**** INPUT DATA ****

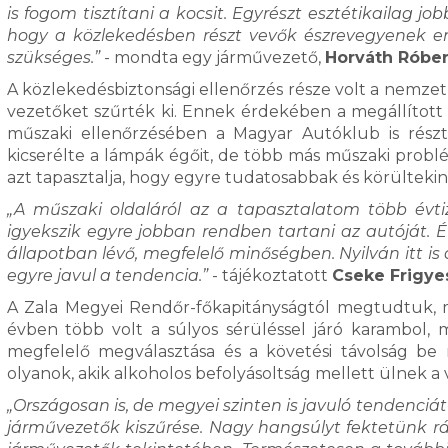
is fogom tisztítani a kocsit. Egyrészt esztétikailag j
hogy a közlekedésben részt vevők észrevegyenek e
szükséges.”
- mondta egy járművezető,
Horváth Róber
A közlekedésbiztonsági ellenőrzés része volt a nemzetk
vezetőket szűrték ki. Ennek érdekében a megállított 
műszaki ellenőrzésében a Magyar Autóklub is részt
kicserélte a lámpák égőit, de több más műszaki probl
azt tapasztalja, hogy egyre tudatosabbak és körültek
„A műszaki oldaláról az a tapasztalatom több évti
igyekszik egyre jobban rendben tartani az autóját. É
állapotban lévő, megfelelő minőségben. Nyilván itt is
egyre javul a tendencia.”
- tájékoztatott
Cseke Frigye
A Zala Megyei Rendőr-főkapitányságtól megtudtuk, me
évben több volt a súlyos sérüléssel járó karambol, 
megfelelő megválasztása és a követési távolság b
olyanok, akik alkoholos befolyásoltság mellett ülnek a 
„Országosan is, de megyei szinten is javuló tendenciát
járművezetők kiszűrése. Nagy hangsúlyt fektetünk rá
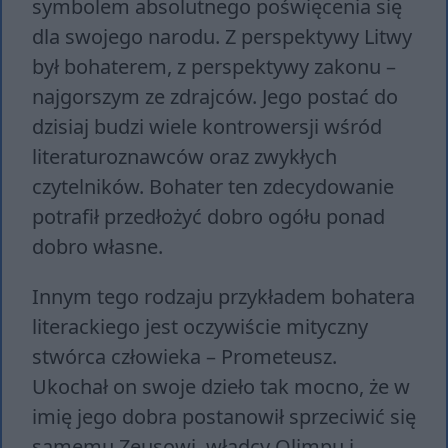
symbolem absolutnego poświęcenia się
dla swojego narodu. Z perspektywy Litwy
był bohaterem, z perspektywy zakonu –
najgorszym ze zdrajców. Jego postać do
dzisiaj budzi wiele kontrowersji wśród
literaturoznawców oraz zwykłych
czytelników. Bohater ten zdecydowanie
potrafił przedłożyć dobro ogółu ponad
dobro własne.
Innym tego rodzaju przykładem bohatera
literackiego jest oczywiście mityczny
stwórca człowieka – Prometeusz.
Ukochał on swoje dzieło tak mocno, że w
imię jego dobra postanowił sprzeciwić się
samemu Zeusowi, władcy Olimpu i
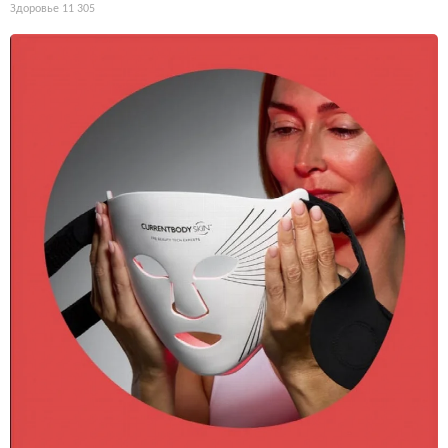
Здоровье
11 305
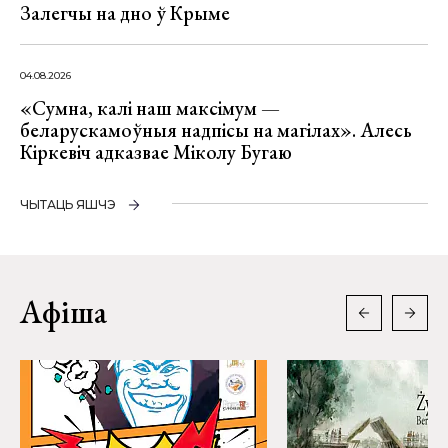
Залегчы на дно ў Крыме
04.08.2026
«Сумна, калі наш максімум —
беларускамоўныя надпісы на магілах». Алесь
Кіркевіч адказвае Міколу Бугаю
ЧЫТАЦЬ ЯШЧЭ
Афіша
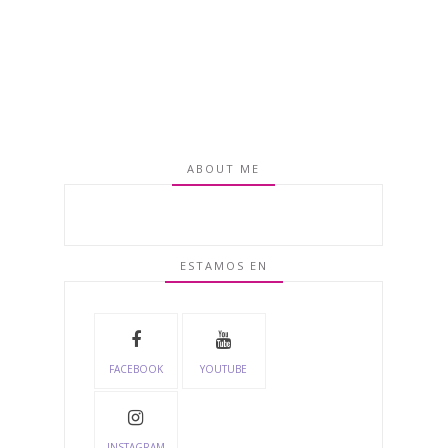
ABOUT ME
ESTAMOS EN
FACEBOOK
YOUTUBE
INSTAGRAM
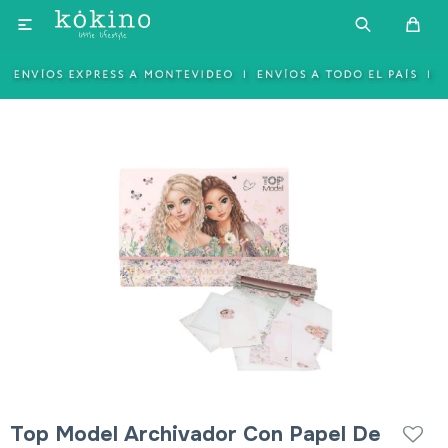

Top Model Archivador Con Papel De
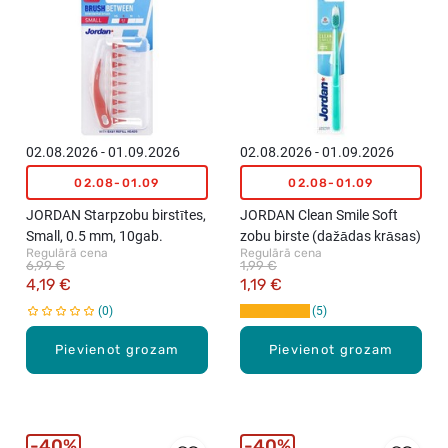
02.08.2026 - 01.09.2026
02.08.2026 - 01.09.2026
02.08-01.09
02.08-01.09
JORDAN Starpzobu birstītes,
JORDAN Clean Smile Soft
Small, 0.5 mm, 10gab.
zobu birste (dažādas krāsas)
Regulārā cena
Regulārā cena
6,99 €
1,99 €
4,19 €
1,19 €
0
5
Pievienot grozam
Pievienot grozam
40%
40%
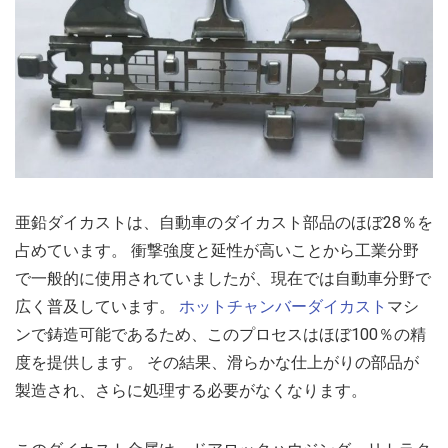
亜鉛ダイカストは、自動車のダイカスト部品のほぼ28％を
占めています。 衝撃強度と延性が高いことから工業分野
で一般的に使用されていましたが、現在では自動車分野で
広く普及しています。
ホットチャンバーダイカスト
マシ
ンで鋳造可能であるため、このプロセスはほぼ100％の精
度を提供します。 その結果、滑らかな仕上がりの部品が
製造され、さらに処理する必要がなくなります。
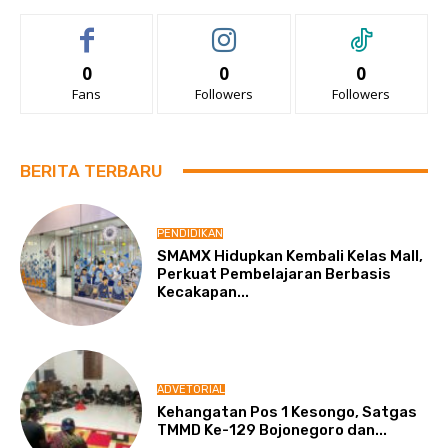
0
0
0
Fans
Followers
Followers
BERITA TERBARU
PENDIDIKAN
SMAMX Hidupkan Kembali Kelas Mall,
Perkuat Pembelajaran Berbasis
Kecakapan...
ADVETORIAL
Kehangatan Pos 1 Kesongo, Satgas
TMMD Ke-129 Bojonegoro dan...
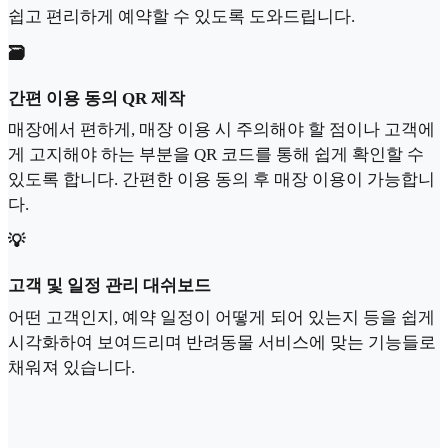
쉽고 편리하게 예약할 수 있도록 도와드립니다.
🗃️
간편 이용 동의 QR 제작
매장에서 편하게, 매장 이용 시 주의해야 할 점이나 고객에
게 고지해야 하는 부분을 QR 코드를 통해 쉽게 확인할 수
있도록 합니다. 간편한 이용 동의 후 매장 이용이 가능합니
다.
💡
고객 및 일정 관리 대쉬보드
어떤 고객인지, 예약 일정이 어떻게 되어 있는지 등을 쉽게
시각화하여 보여드리며 반려동물 서비스에 맞는 기능들로
채워져 있습니다.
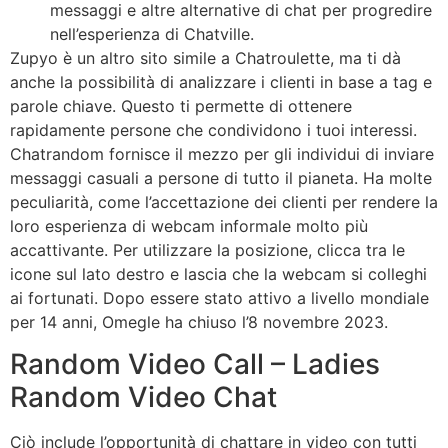
messaggi e altre alternative di chat per progredire
nell’esperienza di Chatville.
Zupyo è un altro sito simile a Chatroulette, ma ti dà
anche la possibilità di analizzare i clienti in base a tag e
parole chiave. Questo ti permette di ottenere
rapidamente persone che condividono i tuoi interessi.
Chatrandom fornisce il mezzo per gli individui di inviare
messaggi casuali a persone di tutto il pianeta. Ha molte
peculiarità, come l’accettazione dei clienti per rendere la
loro esperienza di webcam informale molto più
accattivante. Per utilizzare la posizione, clicca tra le
icone sul lato destro e lascia che la webcam si colleghi
ai fortunati. Dopo essere stato attivo a livello mondiale
per 14 anni, Omegle ha chiuso l’8 novembre 2023.
Random Video Call – Ladies
Random Video Chat
Ciò include l’opportunità di chattare in video con tutti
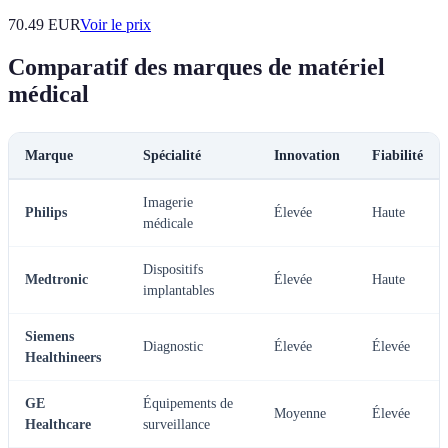
70.49
EUR
Voir le prix
Comparatif des marques de matériel
médical
Marque
Spécialité
Innovation
Fiabilité
Imagerie
Philips
Élevée
Haute
médicale
Dispositifs
Medtronic
Élevée
Haute
implantables
Siemens
Diagnostic
Élevée
Élevée
Healthineers
GE
Équipements de
Moyenne
Élevée
Healthcare
surveillance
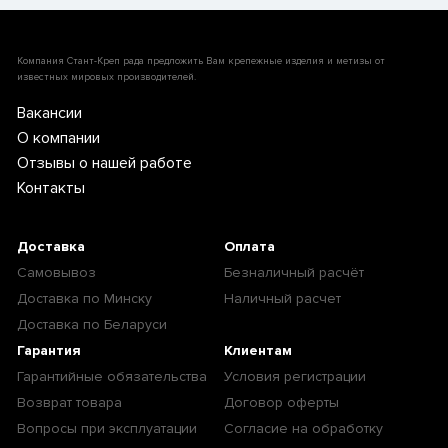
Компания Стант-Креп рада предложить Вам крепежные изделия и метизы от
известных мировых производителей.
Вакансии
О компании
Отзывы о нашей работе
Контакты
Доставка
Оплата
Самовывоз
Безналичный расчёт
Доставка по Минску
Наличный расчет
Доставка по Беларуси
Гарантия
Клиентам
Гарантийные обязательства
Условия регистрации
Возврат товара
Договор оферты
Вопросы при эксплуатации
Согласие на обработку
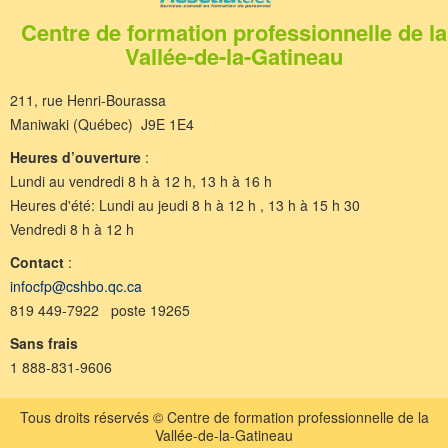
Centre de formation professionnelle de la
Vallée-de-la-Gatineau
211, rue Henri-Bourassa
Maniwaki (Québec) J9E 1E4
Heures d’ouverture
:
Lundi au vendredi 8 h à 12 h, 13 h à 16 h
Heures d'été: Lundi au jeudi 8 h à 12 h , 13 h à 15 h 30
Vendredi 8 h à 12 h
Contact
:
infocfp@cshbo.qc.ca
819 449-7922 poste 19265
Sans frais
1 888-831-9606
Tous droits réservés © Centre de formation professionnelle de la
Vallée-de-la-Gatineau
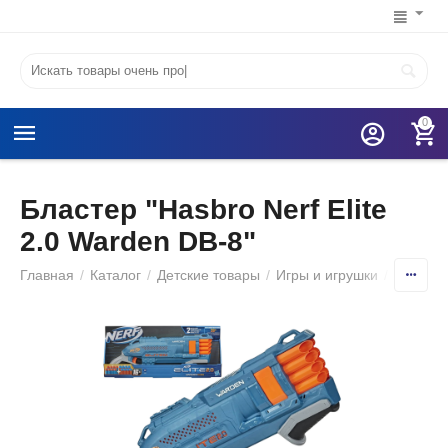
0
Бластер "Hasbro Nerf Elite
2.0 Warden DB-8"
Главная
/
Каталог
/
Детские товары
/
Игры и игрушки
/
Игруше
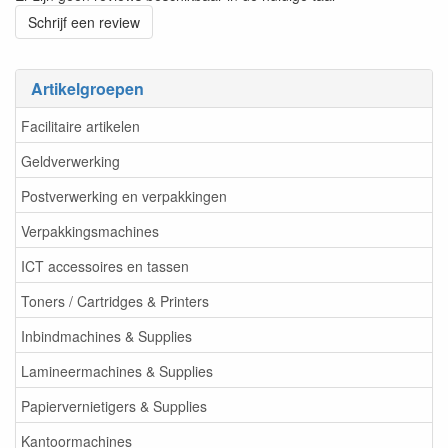
Schrijf een review
Artikelgroepen
Facilitaire artikelen
Geldverwerking
Postverwerking en verpakkingen
Verpakkingsmachines
ICT accessoires en tassen
Toners / Cartridges & Printers
Inbindmachines & Supplies
Lamineermachines & Supplies
Papiervernietigers & Supplies
Kantoormachines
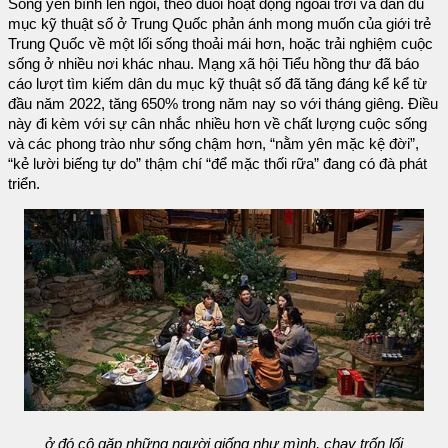
Sống yên bình lên ngôi, theo đuổi hoạt động ngoài trời và dân du
mục kỹ thuật số ở Trung Quốc phản ánh mong muốn của giới trẻ
Trung Quốc về một lối sống thoải mái hơn, hoặc trải nghiệm cuộc
sống ở nhiều nơi khác nhau. Mạng xã hội Tiểu hồng thư đã báo
cáo lượt tìm kiếm dân du mục kỹ thuật số đã tăng đáng kể kể từ
đầu năm 2022, tăng 650% trong năm nay so với tháng giêng. Điều
này đi kèm với sự cân nhắc nhiều hơn về chất lượng cuộc sống
và các phong trào như sống chậm hơn, “nằm yên mặc kệ đời”,
“kẻ lười biếng tự do” thậm chí “để mặc thối rữa” đang có đà phát
triển.
ở đó cô gặp những người giống như mình, chạy trốn lối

****

• _TASK TO COMPLETE_:
Could you give the number of lines in the entries that contain the string "thuật"? Only the number, please.

• _OUTPUT FOR THIS TASK_:
2